The first part of the P/E equation—price—is straightforward. We can be fairly confident what the market price is. On the other hand, coming up with an appropriate earnings number can be tricky. You have to make a lot of decisions how to define earnings.
What's In Those Earnings?
For starters, earnings aren't always clear cut. Earnings can be affected by unusual gains or losses which sometimes obscure the true nature of the earnings metric. What's more, reported earnings can be manipulated by company management to meet earnings expectations, while creative accounting choices—shifting depreciation policies or adding or subtracting non-recurring gains and expenses—can make bottom line earnings numbers bigger and, in turn, P/E ratios, smaller and the stock appear less expensive. Investors need to be wary of how companies arrive at their reported EPS numbers. Appropriate adjustments often have to be done in order to obtain a more accurate measure of earnings than what is reported on the balance sheet.
Trailing or Forward Earnings?
Located right in the company's latest published income statement, historic earnings are easy to find. Unfortunately, they are not much use for investors, since they say very little about what earnings are in store for the year and years ahead. It's the company's future earnings that investors are interested in most since as they reflect a stock's future prospects.
Forward earnings (also called future earnings) are based on the opinions of Wall Street analysts. Analysts, if anything, typically tend to be overoptimistic in their assumptions and educated guesses. At the end of the day, forward earnings suffer the problem of being a lot more useful than historic earnings but prone to inaccuracies.
What About Growth?
The biggest limitation of the P/E ratio: It tells investors next to nothing about the company's EPS growth prospects. If the company is growing quickly, you will be comfortable buying it even it had a high P/E ratio, knowing that growth in EPS will bring the P/E back down to a lower level. If it isn't growing quickly, you might shop around for a stock with a lower P/E ratio. It is often difficult to tell if a high P/E multiple is the result of expected growth or if the stock is simply overvalued.

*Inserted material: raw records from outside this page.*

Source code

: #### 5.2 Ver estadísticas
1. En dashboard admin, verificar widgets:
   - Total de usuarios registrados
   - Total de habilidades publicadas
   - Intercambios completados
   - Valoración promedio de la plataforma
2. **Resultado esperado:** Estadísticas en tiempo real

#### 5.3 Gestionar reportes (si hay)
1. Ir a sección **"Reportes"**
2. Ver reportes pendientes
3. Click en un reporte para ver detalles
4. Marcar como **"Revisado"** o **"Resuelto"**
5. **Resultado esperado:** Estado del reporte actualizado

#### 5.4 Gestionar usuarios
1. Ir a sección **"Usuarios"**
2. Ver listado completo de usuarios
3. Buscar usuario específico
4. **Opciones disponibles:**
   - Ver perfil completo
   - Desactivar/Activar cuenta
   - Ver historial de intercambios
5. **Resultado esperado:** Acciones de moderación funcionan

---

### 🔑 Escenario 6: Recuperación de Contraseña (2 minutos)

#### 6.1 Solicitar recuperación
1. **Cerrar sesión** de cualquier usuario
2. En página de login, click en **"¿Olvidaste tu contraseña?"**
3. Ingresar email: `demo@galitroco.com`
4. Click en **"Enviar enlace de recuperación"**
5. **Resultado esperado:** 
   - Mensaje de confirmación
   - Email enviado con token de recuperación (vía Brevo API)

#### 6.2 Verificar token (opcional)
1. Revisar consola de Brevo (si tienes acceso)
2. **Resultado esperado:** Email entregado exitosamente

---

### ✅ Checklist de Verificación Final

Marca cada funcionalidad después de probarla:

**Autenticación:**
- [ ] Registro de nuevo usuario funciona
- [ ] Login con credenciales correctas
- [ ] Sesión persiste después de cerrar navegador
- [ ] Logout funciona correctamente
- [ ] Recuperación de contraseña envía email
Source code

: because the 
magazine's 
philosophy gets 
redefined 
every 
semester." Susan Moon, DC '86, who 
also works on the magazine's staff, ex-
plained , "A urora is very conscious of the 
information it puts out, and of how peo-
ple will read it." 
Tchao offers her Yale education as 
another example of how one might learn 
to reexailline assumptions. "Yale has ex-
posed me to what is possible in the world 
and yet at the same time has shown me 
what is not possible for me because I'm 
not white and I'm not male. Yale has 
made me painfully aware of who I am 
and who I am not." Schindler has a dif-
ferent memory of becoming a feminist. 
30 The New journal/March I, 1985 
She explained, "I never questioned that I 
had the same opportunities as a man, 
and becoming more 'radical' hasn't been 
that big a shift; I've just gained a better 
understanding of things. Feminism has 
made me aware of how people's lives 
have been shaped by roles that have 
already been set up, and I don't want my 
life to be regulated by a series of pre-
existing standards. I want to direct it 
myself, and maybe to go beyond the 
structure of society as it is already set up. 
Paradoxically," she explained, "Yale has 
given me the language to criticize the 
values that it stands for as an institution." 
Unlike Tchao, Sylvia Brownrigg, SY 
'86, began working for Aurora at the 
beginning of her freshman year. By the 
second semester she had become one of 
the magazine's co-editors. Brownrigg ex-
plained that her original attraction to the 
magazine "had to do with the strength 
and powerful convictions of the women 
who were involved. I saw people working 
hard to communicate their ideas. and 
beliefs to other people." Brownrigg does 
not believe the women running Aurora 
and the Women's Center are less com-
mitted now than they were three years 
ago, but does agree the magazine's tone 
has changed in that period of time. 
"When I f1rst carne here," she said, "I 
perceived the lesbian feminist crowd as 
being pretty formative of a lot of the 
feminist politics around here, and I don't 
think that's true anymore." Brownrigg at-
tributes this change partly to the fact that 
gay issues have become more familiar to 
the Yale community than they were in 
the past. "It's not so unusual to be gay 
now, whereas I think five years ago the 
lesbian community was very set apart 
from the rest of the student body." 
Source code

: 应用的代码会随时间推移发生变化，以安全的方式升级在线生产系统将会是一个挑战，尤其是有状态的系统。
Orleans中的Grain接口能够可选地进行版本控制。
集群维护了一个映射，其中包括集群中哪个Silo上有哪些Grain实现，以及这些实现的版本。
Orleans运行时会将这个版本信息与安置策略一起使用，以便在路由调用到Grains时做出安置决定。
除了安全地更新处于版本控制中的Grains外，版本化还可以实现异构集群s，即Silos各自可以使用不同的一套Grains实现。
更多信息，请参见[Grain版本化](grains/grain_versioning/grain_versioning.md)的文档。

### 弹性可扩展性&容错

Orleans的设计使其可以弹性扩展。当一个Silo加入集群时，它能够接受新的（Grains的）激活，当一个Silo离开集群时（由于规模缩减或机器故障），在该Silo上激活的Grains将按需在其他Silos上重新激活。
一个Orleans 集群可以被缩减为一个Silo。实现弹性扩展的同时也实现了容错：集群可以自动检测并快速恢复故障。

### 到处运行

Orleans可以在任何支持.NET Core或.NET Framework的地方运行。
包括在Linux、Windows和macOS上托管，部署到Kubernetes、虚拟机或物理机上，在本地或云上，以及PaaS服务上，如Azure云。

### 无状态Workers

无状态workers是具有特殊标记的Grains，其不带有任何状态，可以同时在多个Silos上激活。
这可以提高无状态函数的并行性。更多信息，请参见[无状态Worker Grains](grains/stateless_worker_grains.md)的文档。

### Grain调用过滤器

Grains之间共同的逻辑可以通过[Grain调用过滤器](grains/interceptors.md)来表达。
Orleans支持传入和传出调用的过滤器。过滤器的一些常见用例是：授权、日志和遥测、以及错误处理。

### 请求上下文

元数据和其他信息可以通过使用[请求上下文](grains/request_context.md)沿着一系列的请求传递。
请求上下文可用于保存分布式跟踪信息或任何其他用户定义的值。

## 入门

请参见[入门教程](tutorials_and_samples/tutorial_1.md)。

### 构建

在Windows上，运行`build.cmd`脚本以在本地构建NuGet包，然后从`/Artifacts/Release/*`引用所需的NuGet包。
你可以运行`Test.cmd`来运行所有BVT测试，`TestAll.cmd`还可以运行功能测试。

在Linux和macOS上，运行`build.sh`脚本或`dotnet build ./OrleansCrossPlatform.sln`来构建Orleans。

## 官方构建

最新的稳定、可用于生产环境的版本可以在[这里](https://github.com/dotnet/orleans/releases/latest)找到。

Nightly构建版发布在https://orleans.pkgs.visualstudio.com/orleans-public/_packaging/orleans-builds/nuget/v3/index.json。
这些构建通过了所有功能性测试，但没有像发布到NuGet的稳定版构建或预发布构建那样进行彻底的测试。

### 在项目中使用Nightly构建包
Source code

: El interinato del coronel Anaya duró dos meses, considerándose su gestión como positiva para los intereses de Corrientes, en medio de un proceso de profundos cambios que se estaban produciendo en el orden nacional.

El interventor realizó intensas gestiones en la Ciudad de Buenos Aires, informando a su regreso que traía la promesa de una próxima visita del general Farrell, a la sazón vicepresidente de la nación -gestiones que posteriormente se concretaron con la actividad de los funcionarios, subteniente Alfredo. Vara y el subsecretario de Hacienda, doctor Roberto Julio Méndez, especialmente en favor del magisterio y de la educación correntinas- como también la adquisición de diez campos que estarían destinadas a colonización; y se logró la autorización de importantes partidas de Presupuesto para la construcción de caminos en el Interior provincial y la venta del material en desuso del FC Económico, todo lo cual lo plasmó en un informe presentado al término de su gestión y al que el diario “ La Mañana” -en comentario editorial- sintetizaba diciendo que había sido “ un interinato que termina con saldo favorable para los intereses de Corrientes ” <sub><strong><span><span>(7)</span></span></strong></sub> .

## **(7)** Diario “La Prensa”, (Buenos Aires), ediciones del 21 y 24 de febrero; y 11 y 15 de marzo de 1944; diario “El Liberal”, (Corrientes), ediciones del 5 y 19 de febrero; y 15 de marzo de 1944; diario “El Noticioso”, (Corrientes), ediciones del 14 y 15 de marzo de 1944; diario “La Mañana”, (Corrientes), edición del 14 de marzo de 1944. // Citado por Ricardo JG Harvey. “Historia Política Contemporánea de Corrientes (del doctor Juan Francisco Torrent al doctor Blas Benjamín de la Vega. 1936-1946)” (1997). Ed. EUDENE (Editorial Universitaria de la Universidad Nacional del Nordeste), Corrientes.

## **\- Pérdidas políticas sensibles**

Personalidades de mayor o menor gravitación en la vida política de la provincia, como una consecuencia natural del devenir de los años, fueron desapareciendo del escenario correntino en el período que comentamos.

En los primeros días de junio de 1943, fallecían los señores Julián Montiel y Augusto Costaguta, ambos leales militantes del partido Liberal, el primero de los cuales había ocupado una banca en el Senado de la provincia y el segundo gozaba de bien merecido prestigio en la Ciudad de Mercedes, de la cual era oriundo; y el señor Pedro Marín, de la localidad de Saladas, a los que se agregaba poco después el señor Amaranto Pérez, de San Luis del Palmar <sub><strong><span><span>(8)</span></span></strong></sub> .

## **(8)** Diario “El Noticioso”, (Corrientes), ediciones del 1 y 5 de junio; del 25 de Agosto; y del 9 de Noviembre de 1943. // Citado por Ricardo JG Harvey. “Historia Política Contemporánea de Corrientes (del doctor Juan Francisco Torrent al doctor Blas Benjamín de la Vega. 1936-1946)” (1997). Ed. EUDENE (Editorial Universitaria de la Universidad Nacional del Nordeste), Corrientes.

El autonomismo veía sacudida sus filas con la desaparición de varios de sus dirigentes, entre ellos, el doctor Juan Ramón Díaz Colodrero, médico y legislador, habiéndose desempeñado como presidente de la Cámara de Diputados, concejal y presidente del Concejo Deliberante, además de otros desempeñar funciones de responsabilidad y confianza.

A P/E ratio, even one calculated using a forward earnings estimate, doesn't always tell you whether or not the P/E is appropriate to the company's forecasted growth rate. So, to address this limitation, we turn to another ratio, the PEG ratio:
PEG = PE/forecast EPS growth rate over the next 12 months
In a nutshell, the lower the PEG ratio, the better. A PEG of 1 suggests that the P/E is in line with growth; below 1 implies that you are buying EPS growth for relatively little; a PEG greater than 1 could mean the stock is overpriced. However, even when the P/E ratio is standardized for growth, you are basing your investment decision on outside estimates, which may be wrong. (See also: PEG Ratio Nails Down Value Stocks.)
What About Debt?
Finally, there's the tricky issue of a company's debt load. The P/E ratio does nothing to factor in the amount of debt that a company carries on its balance sheet. Debt levels have an impact on financial performance and valuation, yet the P/E doesn't allow investors to make apples-to-apples comparisons between debt-free firms and those bogged down with outstanding loans and liabilities.
One way to address this limitation is to consider a company's enterprise value or EV in place of its Price (P).
(simplified) EV = Market Capitalization + Net Debt
Let's say the Widget Corp., with a market share price of $10 per share, also carried the equivalent of $3 per share of net debt on its balance sheet. The company, then, would have total enterprise value of $13 per share. If Widget Corp. produced EPS this year of $1, its P/E ratio would be 10. But more sophisticated investors would perform the calculation with enterprise value in the numerator and EBITDA in the denominator.
The Bottom Line
Sure, the P/E ratio is popular and easy to calculate. But it has big shortcomings that investors need to consider when using it to assess stock values. Use it carefully. No single ratio can tell you all you need to know about a stock. Be sure to use a variety of ratios to get a fuller picture of financial performance and stock valuation.